No one is returning to work as the economy opens up. It’s great we have more jobs, but it means nothing if no one applies and hired.
I see people celebrating the June jobs report because the economy added 850,000 jobs in June.
Let’s start off with the good news. Employments rose mostly in the leisure and hospitality industries. David Lombardo, general manager of Massachusetts venue Lambardo’s, had to lay off 140 of 148 employees in 2020.
Now Lombardo’s has a long list of events, which means employment! The company hired 40 people so far this year and still needs at least 20 more.
Lombardo’s needs 20 more employees. That number brings us to the numbers buried in other reports: unemployment rate and labor participation rate.
It’s great the economy continues to open, but no one is going back to work.
I know numbers are not sexy, but you have to look at all the details to fully understand the jobs report.
The unemployment rate went up to 5.9% from 5.8%. The long-term unemployed account for 42.1% of the unemployed total in June.
The rates among major worker groups saw little change:
- Adult men: 5.9%
- Adult women: 5.5%
- Teenagers: 9.9%
- Whites: 5.2%
- Blacks: 9.2%
- Asians: 5.8%
- Hispanics: 7.4%
Job leavers (those who leave their job and look for another job) increased by 164,000 to 942,000.
The long-termed unemployed number (without a job for at least 27 weeks) went up by 233,000 to 4 million in June. It went down by 431,000 in May.
Then there’s the labor force participation rate. We have 850,000 new jobs. People have to be aching to get back to work, right?
Well, it changed little in June at 61.6%. Let’s dive into those numbers (their emphasis):
In June, the number of persons not in the labor force who currently want a job was 6.4 million, little changed over the month but up by 1.4 million since February 2020. These individuals were not counted as unemployed because they were not actively looking for work during the last 4 weeks or were unavailable to take a job. (See table A-1.)
Among those not in the labor force who currently want a job, the number of persons marginally attached to the labor force, at 1.8 million, changed little in June but is up by 393,000 since February 2020. These individuals wanted and were available for work and had looked for a job sometime in the prior 12 months but had not looked for work in the 4 weeks preceding the survey. The number of discouraged workers, a subset of the marginally attached who believed that no jobs were available for them, was 617,000 in June, essentially unchanged from the previous month but 216,000 higher than in February 2020. (See Summary table A.)
People living on government handouts realize they can make just as much money staying home have no reason to go back to work. Companies have willingly upped the hourly pay to lure them back to work:
Sung Won Sohn, an economist at Western Alliance Bancorporation, said demand is rising as consumers, flush with cash from wage growth and government aid programs, are boosting spending on services they put off last year. But supply—mainly, workers—isn’t keeping up.

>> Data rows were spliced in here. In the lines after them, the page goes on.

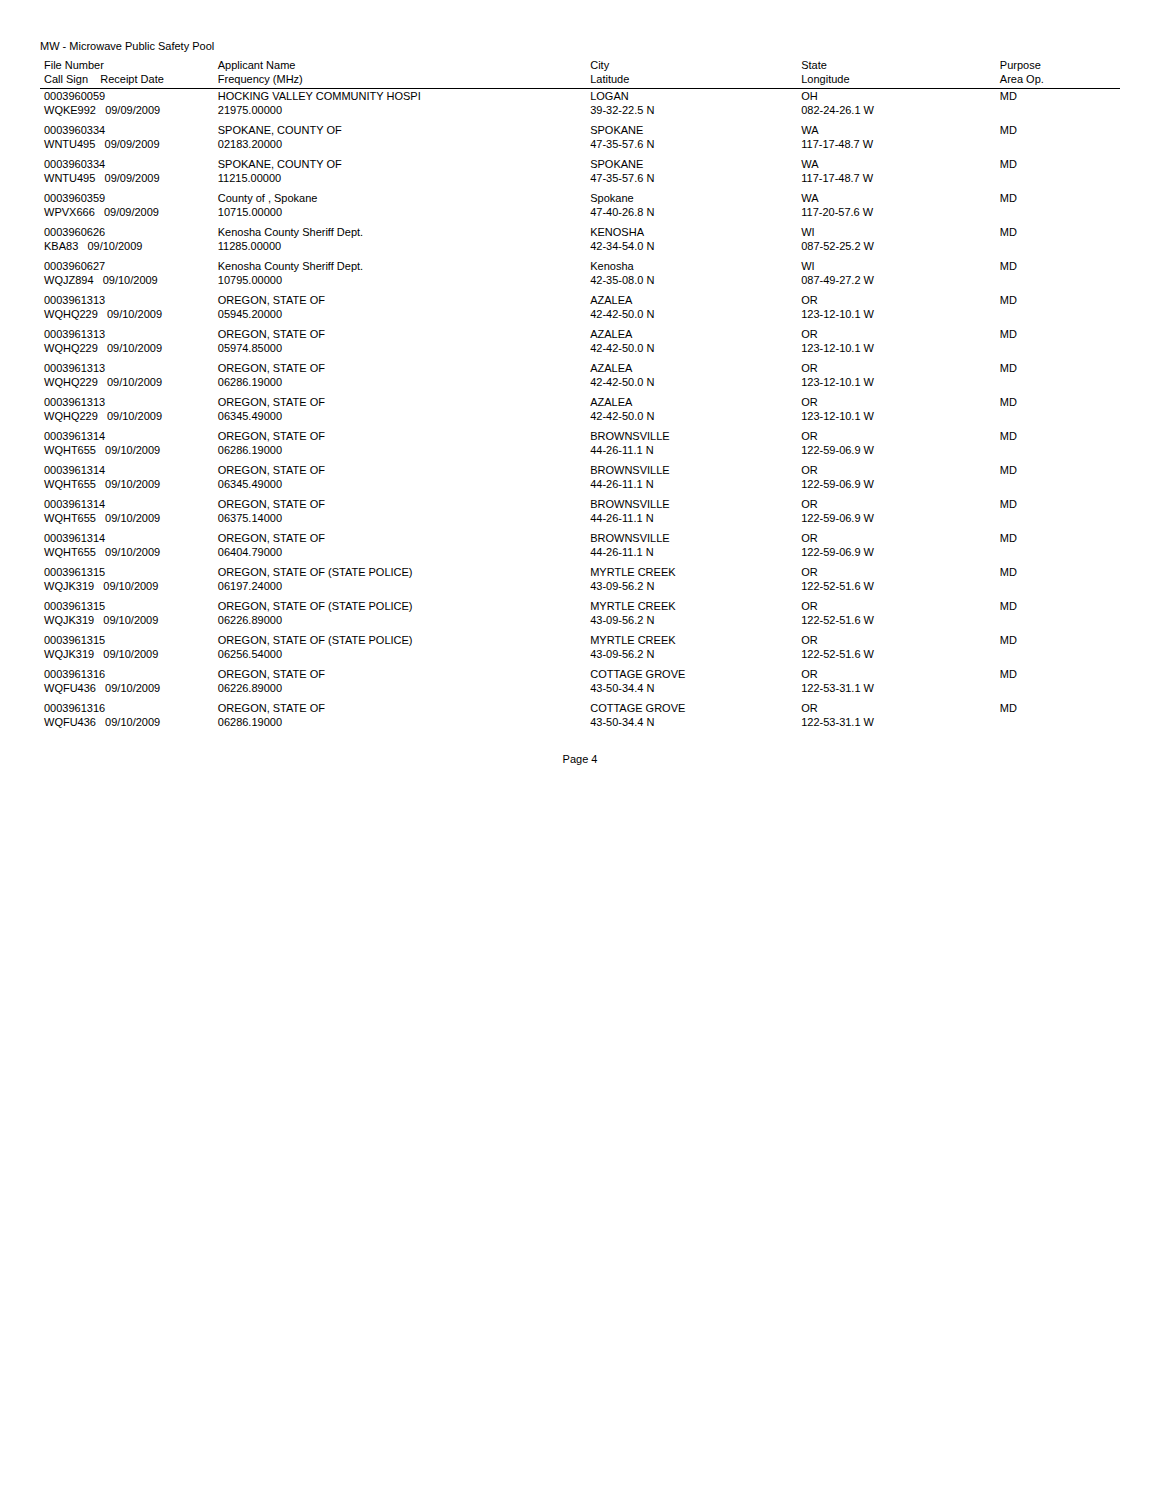MW - Microwave Public Safety Pool
| File Number | Applicant Name | City | State | Purpose |
| --- | --- | --- | --- | --- |
| Call Sign Receipt Date | Frequency (MHz) | Latitude | Longitude | Area Op. |
| 0003960059 | HOCKING VALLEY COMMUNITY HOSPI | LOGAN | OH | MD |
| WQKE992 09/09/2009 | 21975.00000 | 39-32-22.5 N | 082-24-26.1 W | |
| 0003960334 | SPOKANE, COUNTY OF | SPOKANE | WA | MD |
| WNTU495 09/09/2009 | 02183.20000 | 47-35-57.6 N | 117-17-48.7 W | |
| 0003960334 | SPOKANE, COUNTY OF | SPOKANE | WA | MD |
| WNTU495 09/09/2009 | 11215.00000 | 47-35-57.6 N | 117-17-48.7 W | |
| 0003960359 | County of , Spokane | Spokane | WA | MD |
| WPVX666 09/09/2009 | 10715.00000 | 47-40-26.8 N | 117-20-57.6 W | |
| 0003960626 | Kenosha County Sheriff Dept. | KENOSHA | WI | MD |
| KBA83 09/10/2009 | 11285.00000 | 42-34-54.0 N | 087-52-25.2 W | |
| 0003960627 | Kenosha County Sheriff Dept. | Kenosha | WI | MD |
| WQJZ894 09/10/2009 | 10795.00000 | 42-35-08.0 N | 087-49-27.2 W | |
| 0003961313 | OREGON, STATE OF | AZALEA | OR | MD |
| WQHQ229 09/10/2009 | 05945.20000 | 42-42-50.0 N | 123-12-10.1 W | |
| 0003961313 | OREGON, STATE OF | AZALEA | OR | MD |
| WQHQ229 09/10/2009 | 05974.85000 | 42-42-50.0 N | 123-12-10.1 W | |
| 0003961313 | OREGON, STATE OF | AZALEA | OR | MD |
| WQHQ229 09/10/2009 | 06286.19000 | 42-42-50.0 N | 123-12-10.1 W | |
| 0003961313 | OREGON, STATE OF | AZALEA | OR | MD |
| WQHQ229 09/10/2009 | 06345.49000 | 42-42-50.0 N | 123-12-10.1 W | |
| 0003961314 | OREGON, STATE OF | BROWNSVILLE | OR | MD |
| WQHT655 09/10/2009 | 06286.19000 | 44-26-11.1 N | 122-59-06.9 W | |
| 0003961314 | OREGON, STATE OF | BROWNSVILLE | OR | MD |
| WQHT655 09/10/2009 | 06345.49000 | 44-26-11.1 N | 122-59-06.9 W | |
| 0003961314 | OREGON, STATE OF | BROWNSVILLE | OR | MD |
| WQHT655 09/10/2009 | 06375.14000 | 44-26-11.1 N | 122-59-06.9 W | |
| 0003961314 | OREGON, STATE OF | BROWNSVILLE | OR | MD |
| WQHT655 09/10/2009 | 06404.79000 | 44-26-11.1 N | 122-59-06.9 W | |
| 0003961315 | OREGON, STATE OF (STATE POLICE) | MYRTLE CREEK | OR | MD |
| WQJK319 09/10/2009 | 06197.24000 | 43-09-56.2 N | 122-52-51.6 W | |
| 0003961315 | OREGON, STATE OF (STATE POLICE) | MYRTLE CREEK | OR | MD |
| WQJK319 09/10/2009 | 06226.89000 | 43-09-56.2 N | 122-52-51.6 W | |
| 0003961315 | OREGON, STATE OF (STATE POLICE) | MYRTLE CREEK | OR | MD |
| WQJK319 09/10/2009 | 06256.54000 | 43-09-56.2 N | 122-52-51.6 W | |
| 0003961316 | OREGON, STATE OF | COTTAGE GROVE | OR | MD |
| WQFU436 09/10/2009 | 06226.89000 | 43-50-34.4 N | 122-53-31.1 W | |
| 0003961316 | OREGON, STATE OF | COTTAGE GROVE | OR | MD |
| WQFU436 09/10/2009 | 06286.19000 | 43-50-34.4 N | 122-53-31.1 W | |
Page 4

“Employment gains would be much greater if not for labor shortages,” Mr. Sohn said. He thinks those shortages will persist beyond this summer, and perhaps in the medium- and long-term. Mr. Sohn thinks it could take another year or so for the labor market to fully recover from the pandemic.
The average hourly earnings went up by 10 cents to $30.40 in June. April and May saw increases as well.
Others have more demands:
Other workers, with new leverage in a tighter labor market, are demanding not just higher wages but also more worker-friendly conditions, such as the ability to work from home more often, or in cities outside their companies’ home bases. He thinks those factors are already pushing up wages and will persist in the long run—which, while beneficial for many individual workers, could ultimately restrain economic growth. “One of the biggest issues the economy will face is the churning and turmoil in the labor market,” Mr. Sohn said.